2

Let $A= a(i,j)$ and $B= b(i,j)$ be ($n\times n$) matrices that are positive definite such that $a(i,j) < b(i,j)$. Let $C= c(i,j)= b(i,j) - a(i,j)$, then $C$ is also positive definite. Why or why not?

3 Answers3

2

Dated, but was interested in this, so thought I'd provide another way of looking at it w/ Gershgorin's theorem: each eigenvalue of any square matrix $A$ lies within one of its Gershgorin disks $(A_{ii}, R_i)$, where $R_i = \sum_{j \neq i} |A_{ij}|$.

Thus if $C = B - A$, each disc is centered at $C_{ii} = B_{ii} - A_{ii} > 0$. The eigenvalues of $C$ lie in the disks $(b_{ii} - a_{ii},\, \sum_{j\neq i} |a_{ij} - b_{ij}|)$.

In the case in which $A$ and $B$ are positive semidefinite and $C_{ij} = B_{ij} - A_{ij} \geq 0$, a sufficient condition for $C$ to be positive definite then is that $C_{ii} \geq \sum_{j\neq i} (B_{ij} - A_{ij})$.

Adam
  • 329
2

Hint: Let $A$ be the $2\times2$ identity matrix, and let $B = A + \pmatrix{ 1 & 1 \\ 1 & 1 }$.

fuglede
  • 6,716
  • 2
    Or maybe better, $A + \pmatrix{ 1/2 & 1 \cr 1 & 1/2 \cr}$. – Robert Israel Jun 24 '13 at 18:26
  • 1
    From this example it looks like the answer is "no." Here $A = \pmatrix{1 & 0 \ 0 & 1}$ and $B = \pmatrix{2 & 1 \ 1 & 2}$, both of which are positive definite. The difference $C = B - A = \pmatrix{1 & 1 \ 1 & 1}$ is not invertible and therefore is not positive definite. At least that's the way it looks to me. Any errors in this? Thanks, by the way. – thehandoftheking Jun 24 '13 at 18:46
  • Nope, you got it. – fuglede Jun 24 '13 at 18:48
  • @thehandoftheking Note that, in Robert Israel's example, $B-A$ is indefinite. Consequently, $A-B$ is also indefinite. So, your claim that "$a(i,j)−b(i,j)$ is negative definite" is wrong. – user1551 Jun 24 '13 at 19:39
  • @user1551 I removed that claim. – thehandoftheking Jun 26 '13 at 02:09
1

In general the answer is no. As fuglede has done, we can give an explicit counter-example.

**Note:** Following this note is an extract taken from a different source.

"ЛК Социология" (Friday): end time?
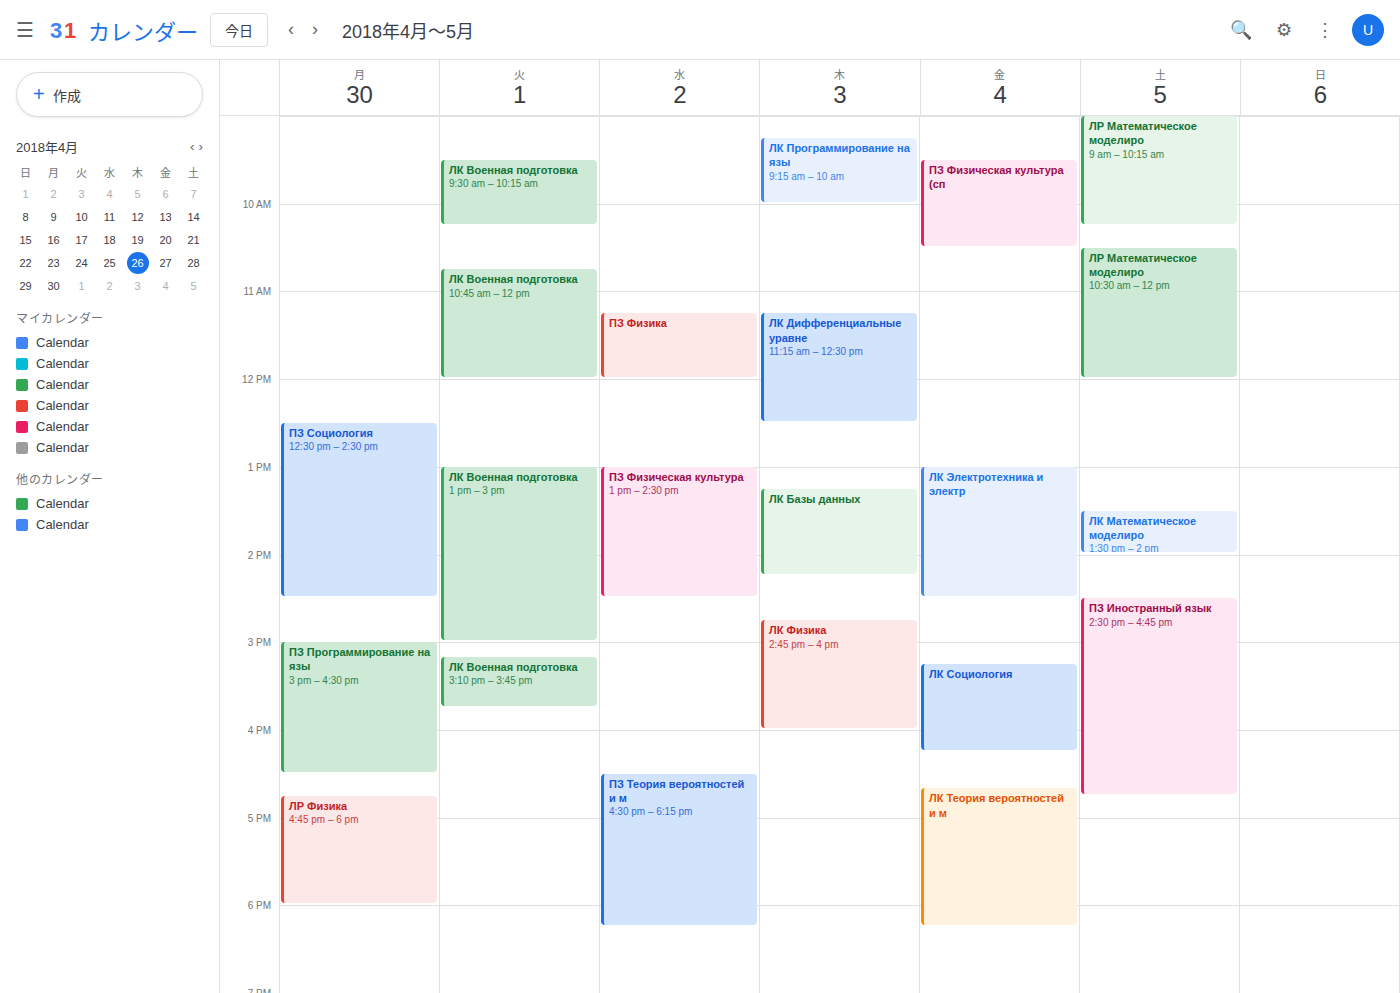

But it is also interesting to know how to tackle these problem.

The assumption is that $a(i,j)<b(i,j)$ for all $i,j$. Hence may have $b(i,j)=\varepsilon+a(i,j)$ for some coordinates $i,j$, and $b(i,j)=1+a(i,j)$ for others.

We have to take the $c(i,j)$ large at corners of the matrix and small at the diagonal, because positive definiteness of a matrix can be thought as a "dominance of the diagonal terms with respect to the non-diagonal ones".

Davide Giraudo
  • 172,925